EXCERPT:
.....

City Council chooses CAO from Peterborough, Ontario as new City Manager for Red Deer


From the City of Red Deer

New City Manager appointed

Red Deer Mayor and City Council are pleased to announce the appointment of a new City Manager, Allan Seabrooke, starting May 13.   Seabrooke most recently held roles as the Chief Administrative Officer and Commissioner of Community Services with the City of Peterborough.

“I am honoured and excited to be selected as the new City Manager and to be part of the Red Deer team,” said Seabrooke. “My wife Teresa and I look forward to making Red Deer our home and working with Council, City staff and the community.”

Seabrooke has 30 plus years of experience in both the private and public sectors with education in parks and recreation administration, urban planning, government administration, and horticulture and parks management.

“Allan comes to us with an extensive private and public sector background with specific experience in the municipal sector,” said Mayor Tara Veer. “He has proven to be a strong leader who builds solid relationships with staff and the community. His immediate priorities will be to familiarize himself with the organization and community, and to meet with the corporate leadership team to implement Council’s strategic direction.”

The appointment of Seabrooke is the result of an extensive nation-wide search. The final selection of the City Manager was made unanimously by City Council.

“We received strong interest and numerous applications in our search for a leader who meets our corporate values of respect, integrity, service and excellence,” said Mayor Veer. “Council welcomes Allan to Red Deer as our next City Manager.”

Tara Lodewyk, Director of Planning Services will serve as interim City Manager until May 13 when Seabrooke becomes City Manager.


Backgrounder on Allan Seabrooke

1. What is Allan Seabrooke’s background?


  •   2015-Present, City of Peterborough

     Commissioner, Community Services Chief Administrative Officer

  •   2013-2015, City of Waterloo
     Commissioner, Community Services
  •   2010-2013, Ontonabee Region Conservation Authority Chief Administrative Officer
  •   2006-2008, City of Markham

o Interim Commissioner, Community and Fire Services and Director,

Strategic Services
 1994-2006, Private Family Enterprise, Peterborough

o Partner and Chief Operating Officer

 1982-1994, Town of Aurora, Mississauga

o Senior Municipal Positions


  •   M.Sc. (Administration – Parks and Recreation), Trent University
  •   B.Sc. (Urban Planning), Trent University
  •   Diploma in Municipal Government Administration, St. Lawrence College
  •   Diploma of Horticulture and Parks Management, University of Guelph


2. What are Allan Seabrooke’s responsibilities in Peterborough?

As the Chief Administrative Officer and Commissioner, Community Services, Allan Seabrooke held responsibility for overall corporate management, strategic leadership and coordination of three major departments of infrastructure and planning services, corporate and legislative services, and community services. This includes responsibility for a diverse workforce, financial management, major restructuring of the organization and Strategic Plan development.

.....

Entries drawn from a collection:
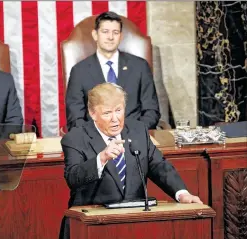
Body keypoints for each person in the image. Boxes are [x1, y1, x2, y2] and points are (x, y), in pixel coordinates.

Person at [60, 83, 202, 239]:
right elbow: (73, 178)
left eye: (119, 110)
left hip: (134, 224)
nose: (115, 119)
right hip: (91, 227)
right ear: (93, 113)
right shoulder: (75, 138)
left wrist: (182, 194)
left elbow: (158, 166)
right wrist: (101, 158)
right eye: (107, 113)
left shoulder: (137, 130)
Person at [65, 11, 160, 131]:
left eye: (115, 32)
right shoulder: (79, 71)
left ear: (121, 36)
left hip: (135, 138)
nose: (110, 37)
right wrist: (97, 138)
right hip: (95, 143)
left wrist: (134, 133)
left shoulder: (140, 66)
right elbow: (75, 117)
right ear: (95, 35)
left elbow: (151, 111)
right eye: (105, 32)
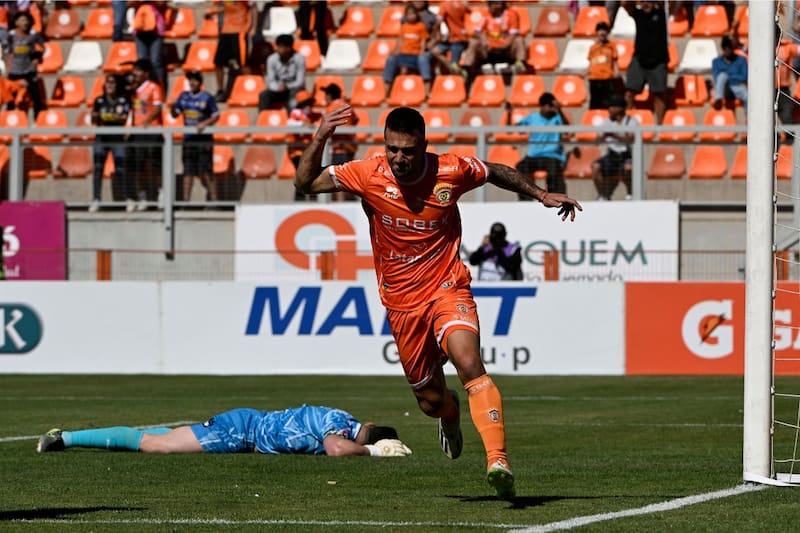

.....

WHAT TO DO:
1. In the announcement about Red Deer's new City Manager, who serves as interim City Manager until May 13?
2. Using the announcement about Red Deer's new City Manager, explain why Seabrooke is to meet with the corporate leadership team as one of his immediate priorities.
This material is not needed.

RESPONSES IN ORDER:
1. Tara Lodewyk, Director of Planning Services.

2. Mayor Tara Veer says he is to meet with the corporate leadership team to implement Council's strategic direction. This sits alongside his other immediate priority of familiarizing himself with the organization and community.